Dopamine receptor modulation by conformationally constrained analogs of Pro-Leu-Gly-NH2

Abstract

Two series of conformationally constrained analogues of Pro-Leu-Gly-NH2 (PLG) have been synthesized. In one series of analogues, the Leu-Gly-NH2 dipeptide segment of PLG was replaced with the .gamma.-lactam residues 3(S)- and 3(R)-amino-2-oxopyrrolidineacetamide and the .delta.-lactam residue 3(S)-amino-2-oxopiperidineacetamide. The corresponding .gamma.-lactam analogues of < Glu-Leu-Gly-NH2 were also synthesized.

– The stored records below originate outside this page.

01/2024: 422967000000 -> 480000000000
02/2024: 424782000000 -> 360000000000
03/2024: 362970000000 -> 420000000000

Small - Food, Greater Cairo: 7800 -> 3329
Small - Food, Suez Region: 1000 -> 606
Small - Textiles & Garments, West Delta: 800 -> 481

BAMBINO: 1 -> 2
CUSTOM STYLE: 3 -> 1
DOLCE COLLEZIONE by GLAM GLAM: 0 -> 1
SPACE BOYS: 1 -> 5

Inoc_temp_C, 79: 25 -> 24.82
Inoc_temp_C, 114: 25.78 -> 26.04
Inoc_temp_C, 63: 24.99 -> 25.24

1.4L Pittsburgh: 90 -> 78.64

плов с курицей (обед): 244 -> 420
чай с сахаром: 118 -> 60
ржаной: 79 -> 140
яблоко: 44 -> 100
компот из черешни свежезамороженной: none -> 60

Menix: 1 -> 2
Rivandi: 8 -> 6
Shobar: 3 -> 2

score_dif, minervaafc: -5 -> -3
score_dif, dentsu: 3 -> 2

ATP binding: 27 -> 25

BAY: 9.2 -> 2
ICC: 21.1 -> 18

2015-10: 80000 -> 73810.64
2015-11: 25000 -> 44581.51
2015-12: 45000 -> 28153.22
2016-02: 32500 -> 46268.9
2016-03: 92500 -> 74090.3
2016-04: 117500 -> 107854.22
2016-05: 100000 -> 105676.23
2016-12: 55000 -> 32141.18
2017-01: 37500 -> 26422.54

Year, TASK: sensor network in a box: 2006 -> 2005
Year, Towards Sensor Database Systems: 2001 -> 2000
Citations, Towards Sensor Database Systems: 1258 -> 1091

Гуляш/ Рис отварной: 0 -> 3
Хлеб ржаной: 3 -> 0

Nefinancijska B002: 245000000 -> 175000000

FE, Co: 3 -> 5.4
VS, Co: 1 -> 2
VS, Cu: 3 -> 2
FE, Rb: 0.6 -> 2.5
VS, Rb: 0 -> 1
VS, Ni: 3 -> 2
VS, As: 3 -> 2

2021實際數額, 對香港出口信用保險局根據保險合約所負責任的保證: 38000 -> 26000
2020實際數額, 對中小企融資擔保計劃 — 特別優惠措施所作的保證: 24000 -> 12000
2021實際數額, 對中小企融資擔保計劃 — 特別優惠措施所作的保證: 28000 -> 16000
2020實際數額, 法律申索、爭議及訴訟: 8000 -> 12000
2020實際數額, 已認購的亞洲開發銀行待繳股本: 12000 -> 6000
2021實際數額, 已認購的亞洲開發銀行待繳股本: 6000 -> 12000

In a second series of analogues, the glycinamide residue of PLG was replaced with the 2-ketopiperazine, 3(S)-amino-2-pyrrolidone, and 3(S)-amino-2-piperidone residues. The above analogues were tested for their ability to enhance the binding of the dopamine receptor agonist 2-amino-6,7-dihydroxy-1,2,3,4-tetrahydronaphthalene (ADTN) to striatal dopamine receptors. Of the conformationally constrained analogues of PLG synthesized in this study, only the .gamma.-lactam analogue 3(R)-(N-L-prolylamino)-2-oxo-1-pyrrolidineacetamide (3) was found to possess significant activity. This analogues was 10,000 times more active than PLG, under preincubation conditions. It significantly enhanced the binding of ADTN at concentrations of 10-9 and 10-10 M.